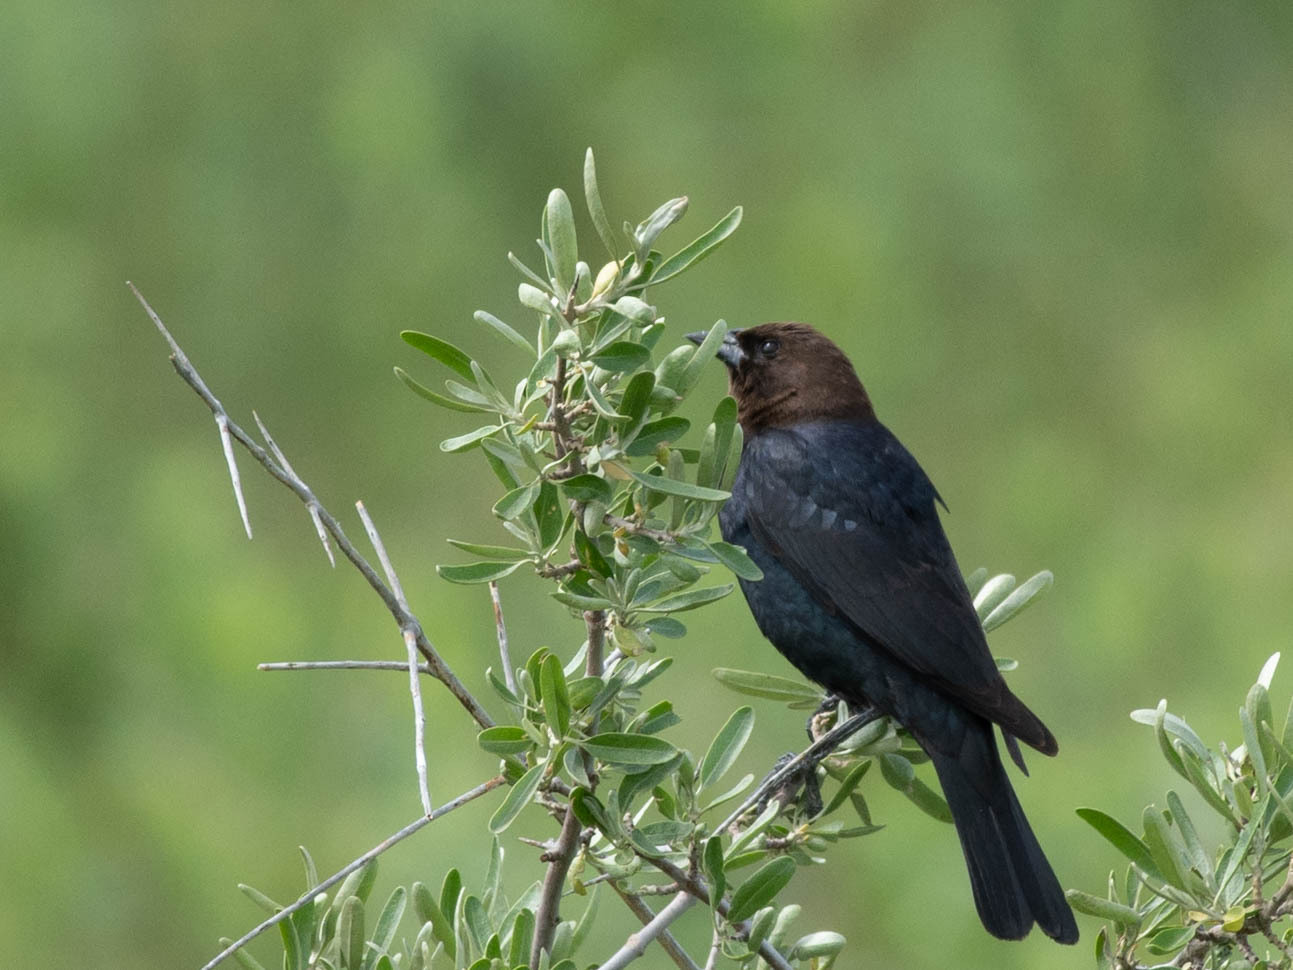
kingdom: Animalia
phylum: Chordata
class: Aves
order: Passeriformes
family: Icteridae
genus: Molothrus
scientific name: Molothrus ater
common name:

---

COSA FARE:
Riproduci tutte le righe dei dati riportati sopra senza alcuna modifica e ometti le immagini dalla risposta.

SVOLGIMENTO:
kingdom: Animalia
phylum: Chordata
class: Aves
order: Passeriformes
family: Icteridae
genus: Molothrus
scientific name: Molothrus ater
common name:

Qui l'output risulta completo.